Contributing to a statement on the floor of Parliament, the Deputy Minister explained the devastating impact of fistula on women. “When it’s a VVF, the woman is constantly leaking urine. When it’s recto vaginal, the woman is constantly leaking stool,” she said. “Most of them their husbands leave them with a baby and they can’t even go to work… because of that they are stigmatized.”
Hon. Ayensu-Danquah disclosed that Ghana recorded about 955 maternal deaths last year, warning that the trend is worsening. “The maternal mortality index in Ghana is trending the wrong direction,” she told the House. “Last year we had about nine hundred and fifty-five women die in pregnancy or while they were getting delivery.”
The Deputy Minister said fistula interventions will be placed under free primary healthcare instead of Mahama Cares, because most deliveries occur at lower levels of care. “Most of these deliveries are happening at the CHPS compound level, at the health centre level and also at the polyclinic level,” she noted.
“So the free primary health care will capture this condition because we can also use the community health nurses to talk about community sensitization.” She said over 80% of women attend skilled birth deliveries, suggesting gaps in early risk identification. “Either we are not identifying them at the source… or that there’s something inherent in the operations that we are doing.”

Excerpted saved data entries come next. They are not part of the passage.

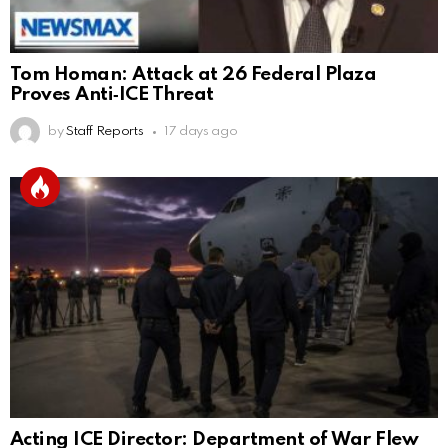
Tom Homan: Attack at 26 Federal Plaza
Proves Anti‑ICE Threat
by
Staff Reports
17 days ago
Acting ICE Director: Department of War Flew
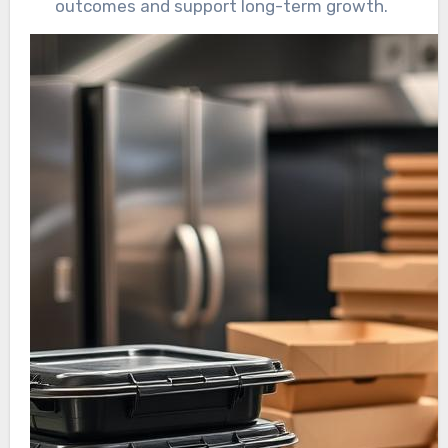
outcomes and support long-term growth.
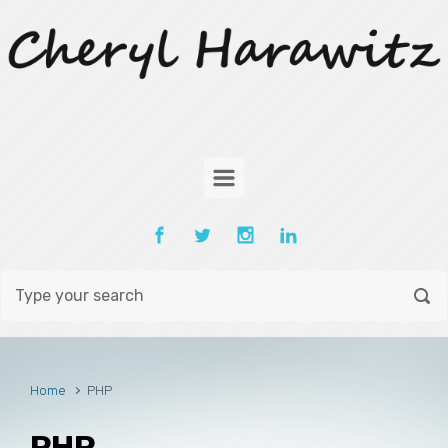
Skip to main content
Home
PHP
PHP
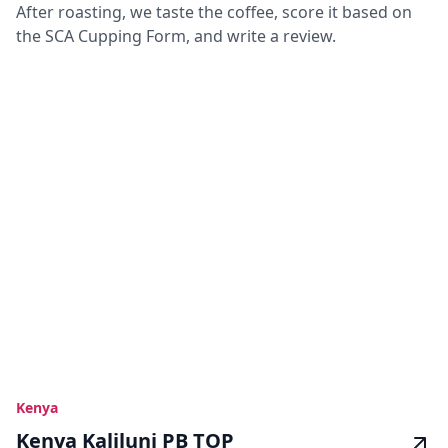
After roasting, we taste the coffee, score it based on
the SCA Cupping Form, and write a review.
Kenya
Kenya Kaliluni PB TOP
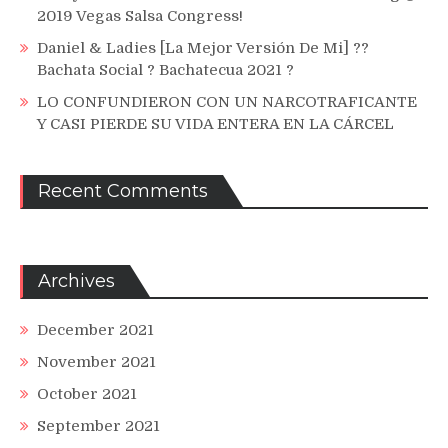
2019 Vegas Salsa Congress!
Daniel & Ladies [La Mejor Versión De Mi] ??
Bachata Social ? Bachatecua 2021 ?
LO CONFUNDIERON CON UN NARCOTRAFICANTE
Y CASI PIERDE SU VIDA ENTERA EN LA CÁRCEL
Recent Comments
Archives
December 2021
November 2021
October 2021
September 2021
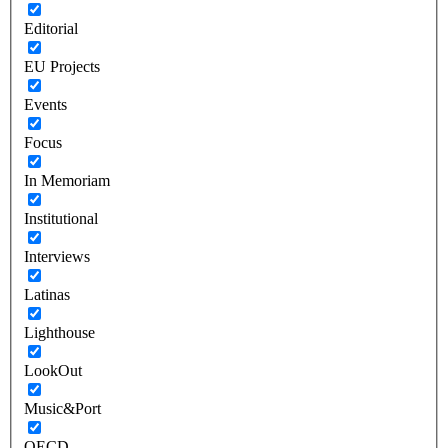
Editorial
EU Projects
Events
Focus
In Memoriam
Institutional
Interviews
Latinas
Lighthouse
LookOut
Music&Port
OECD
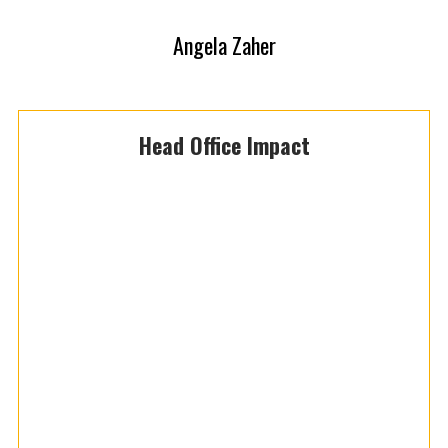
Angela Zaher
Head Office Impact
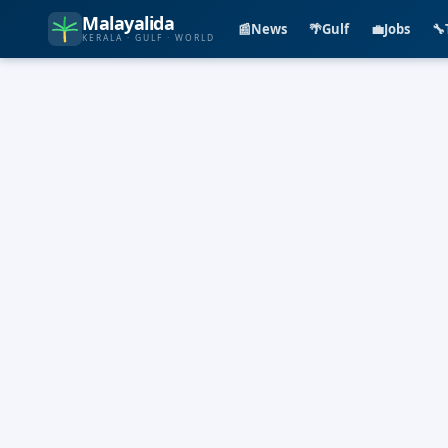
Malayalida
📰
News
🌴
Gulf
💼
Jobs
🔧
KERALA · GULF · WORLD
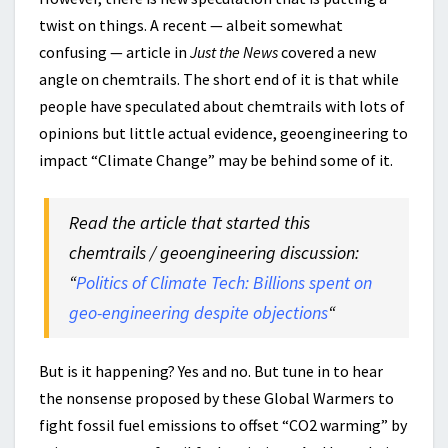
twist on things. A recent — albeit somewhat
confusing — article in
Just the News
covered a new
angle on chemtrails. The short end of it is that while
people have speculated about chemtrails with lots of
opinions but little actual evidence, geoengineering to
impact “Climate Change” may be behind some of it.
Read the article that started this
chemtrails / geoengineering discussion:
“
Politics of Climate Tech: Billions spent on
geo-engineering despite objections
“
But is it happening? Yes and no. But tune in to hear
the nonsense proposed by these Global Warmers to
fight fossil fuel emissions to offset “CO2 warming” by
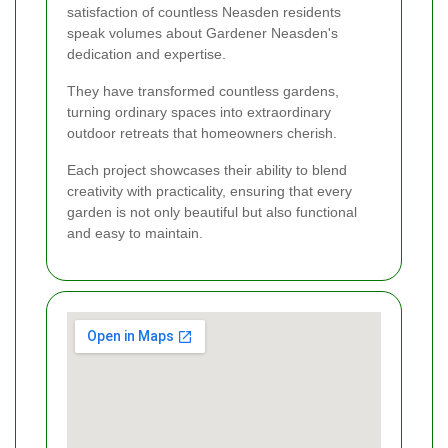
satisfaction of countless Neasden residents
speak volumes about Gardener Neasden's
dedication and expertise.
They have transformed countless gardens,
turning ordinary spaces into extraordinary
outdoor retreats that homeowners cherish.
Each project showcases their ability to blend
creativity with practicality, ensuring that every
garden is not only beautiful but also functional
and easy to maintain.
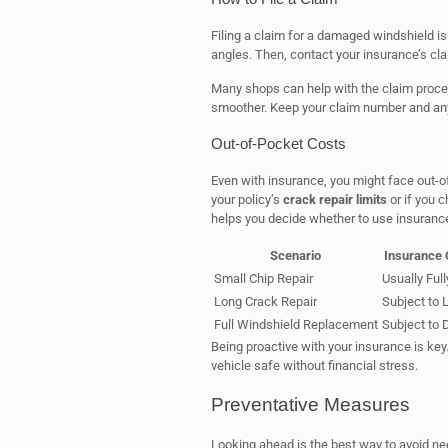
Filing a claim for a damaged windshield is 
angles. Then, contact your insurance’s cla
Many shops can help with the claim proce
smoother. Keep your claim number and any
Out-of-Pocket Costs
Even with insurance, you might face out-
your policy’s
crack repair limits
or if you 
helps you decide whether to use insurance
Scenario
Insurance
Small Chip Repair
Usually Ful
Long Crack Repair
Subject to 
Full Windshield Replacement
Subject to 
Being proactive with your insurance is ke
vehicle safe without financial stress.
Preventative Measures
Looking ahead is the best way to avoid n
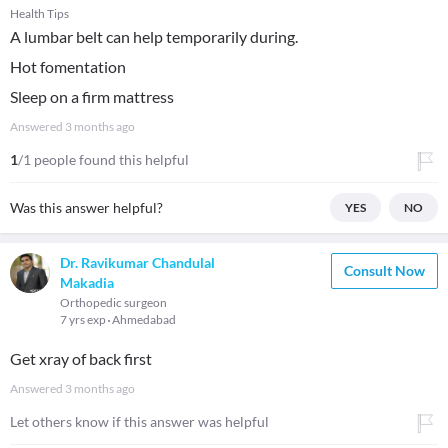
Health Tips
A lumbar belt can help temporarily during.
Hot fomentation
Sleep on a firm mattress
Answered
3 months ago
1
/1 people found this helpful
Was this answer helpful?
YES
NO
Dr. Ravikumar Chandulal
Consult Now
Makadia
Orthopedic surgeon
7 yrs exp
Ahmedabad
Get xray of back first
Answered
3 months ago
Let others know if this answer was helpful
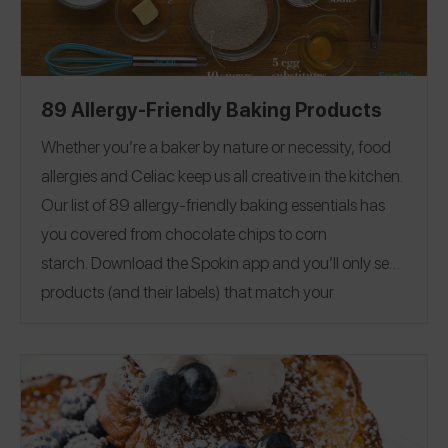
89 Allergy-Friendly Baking Products
Whether you’re a baker by nature or necessity, food
allergies and Celiac keep us all creative in the kitchen.
Our list of 89 allergy-friendly baking essentials has
you covered from chocolate chips to corn
starch.
Download the Spokin app
and you’ll only see
products (and their labels) that match your
allergens.
Recommend the products that work for
you, and they will save in your profile.
Everything all in
one place — now that’s sweet. This product guide was
Editorial note:
28
published on 12/17.
See our list of
Allergy-Friendly Brownie Mixes
for more allergy-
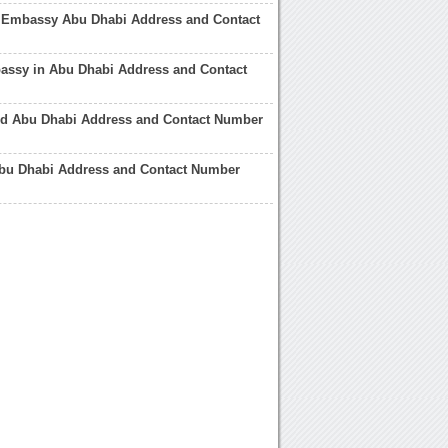
 Embassy Abu Dhabi Address and Contact
assy in Abu Dhabi Address and Contact
rld Abu Dhabi Address and Contact Number
Abu Dhabi Address and Contact Number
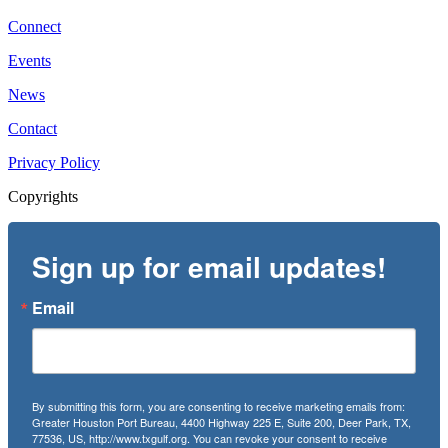
Connect
Events
News
Contact
Privacy Policy
Copyrights
Sign up for email updates!
Email
By submitting this form, you are consenting to receive marketing emails from:
Greater Houston Port Bureau, 4400 Highway 225 E, Suite 200, Deer Park, TX,
77536, US, http://www.txgulf.org. You can revoke your consent to receive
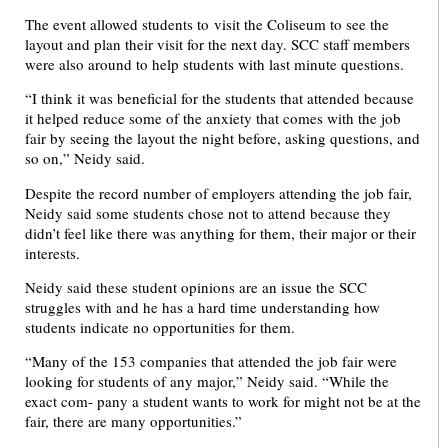
The event allowed students to visit the Coliseum to see the
layout and plan their visit for the next day. SCC staff members
were also around to help students with last minute questions.
“I think it was beneficial for the students that attended because
it helped reduce some of the anxiety that comes with the job
fair by seeing the layout the night before, asking questions, and
so on,” Neidy said.
Despite the record number of employers attending the job fair,
Neidy said some students chose not to attend because they
didn’t feel like there was anything for them, their major or their
interests.
Neidy said these student opinions are an issue the SCC
struggles with and he has a hard time understanding how
students indicate no opportunities for them.
“Many of the 153 companies that attended the job fair were
looking for students of any major,” Neidy said. “While the
exact com- pany a student wants to work for might not be at the
fair, there are many opportunities.”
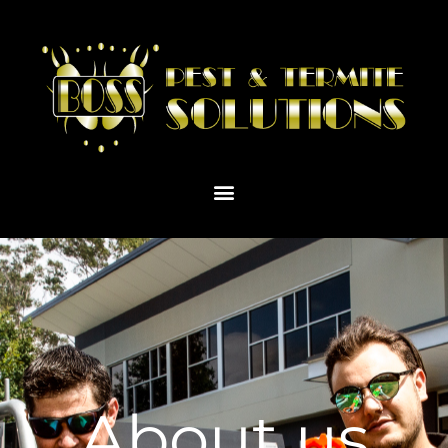
About us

While prevention and detection sit with primary healthcare, surgical capacity will be built through Mahama Cares. “With the Mahama Cares we will train the specialist who are going to do these operations because you need a urogynecologist,” Hon. Ayensu-Danquah said. “A urogynecologist will not only work on fistulas but can also do other complex operations.”
She revealed that government, with UNFPA support, is establishing dedicated fistula centres. “We have stand-alone fistulas centres, one in Yendi where the family can even come and live there and then we can do the surgery and do appropriate post operative care,” she said. She added that she recently visited Kumasi, Yendi, and Tamale specifically on the issue.